→ What you are asked to do: Reproduce the text lines of every entry below word for word, leaving out the pictures.

Collected data
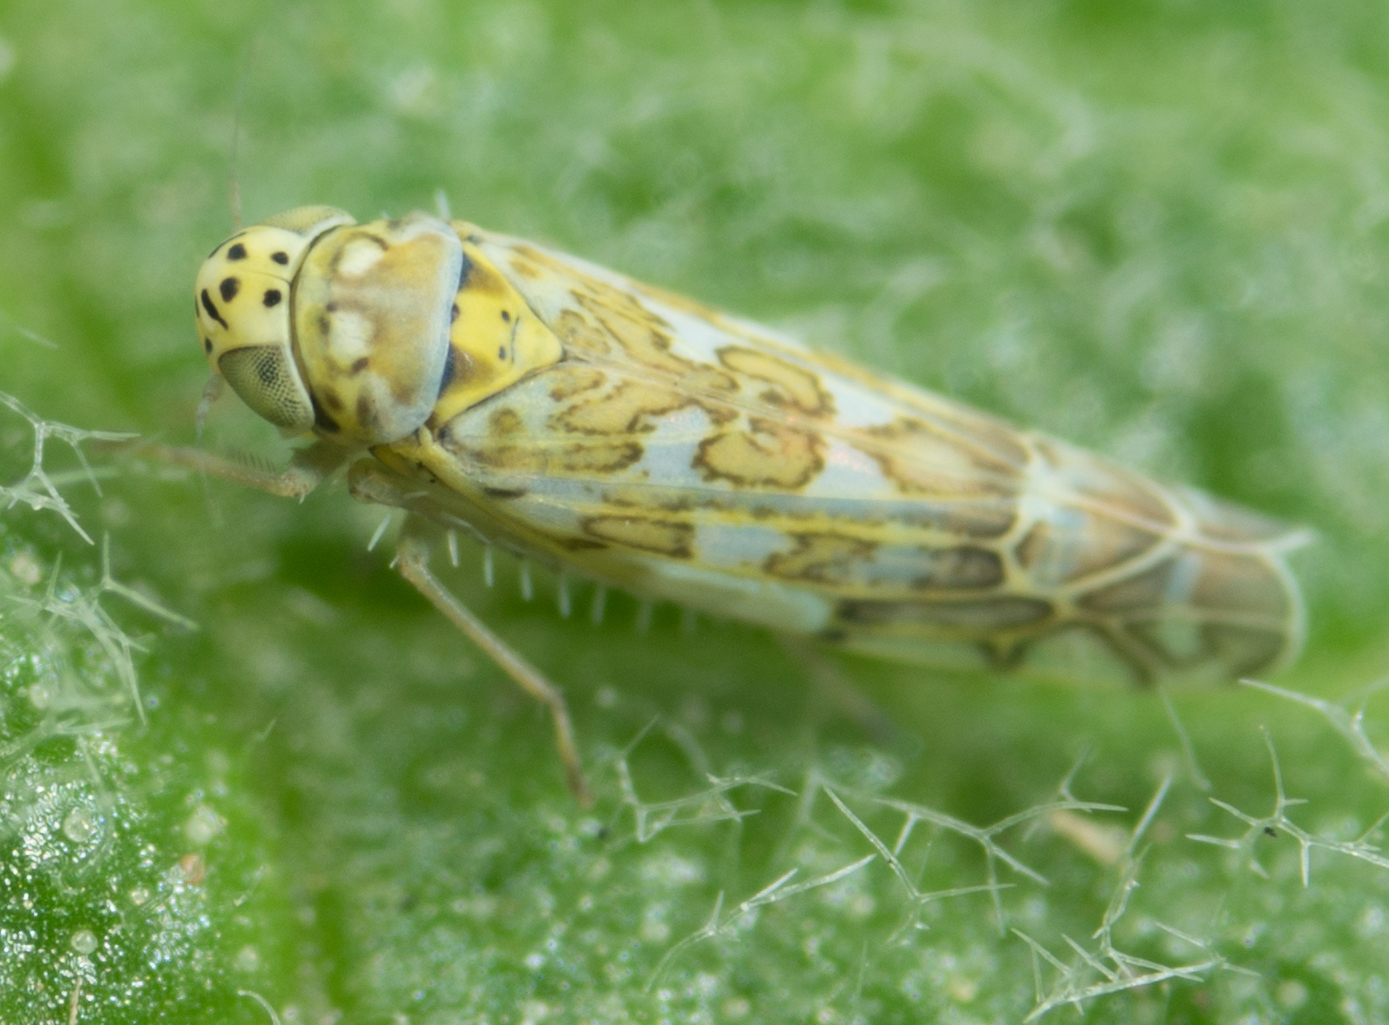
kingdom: Animalia
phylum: Arthropoda
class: Insecta
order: Hemiptera
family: Cicadellidae
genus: Eupteryx
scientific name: Eupteryx decemnotata
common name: Ligurian leafhopper
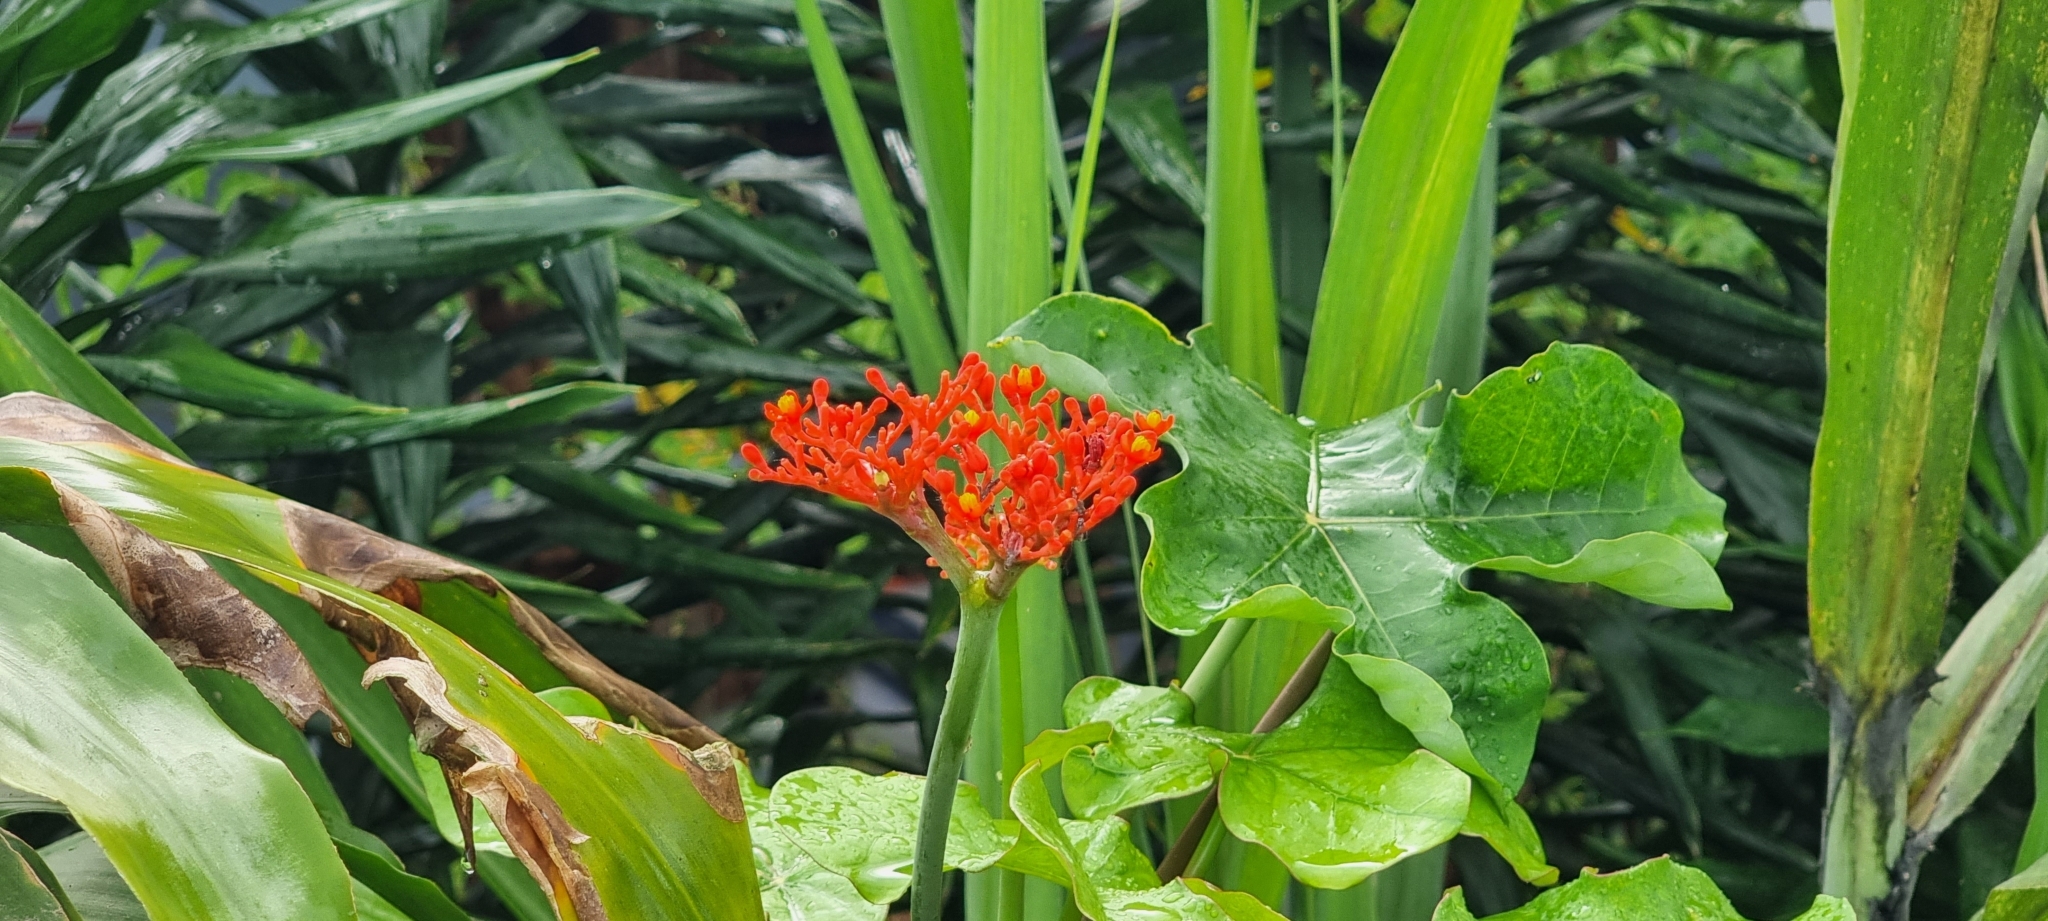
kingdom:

→ Solution:
kingdom: Animalia
phylum: Arthropoda
class: Insecta
order: Hemiptera
family: Cicadellidae
genus: Eupteryx
scientific name: Eupteryx decemnotata
common name: Ligurian leafhopper
kingdom:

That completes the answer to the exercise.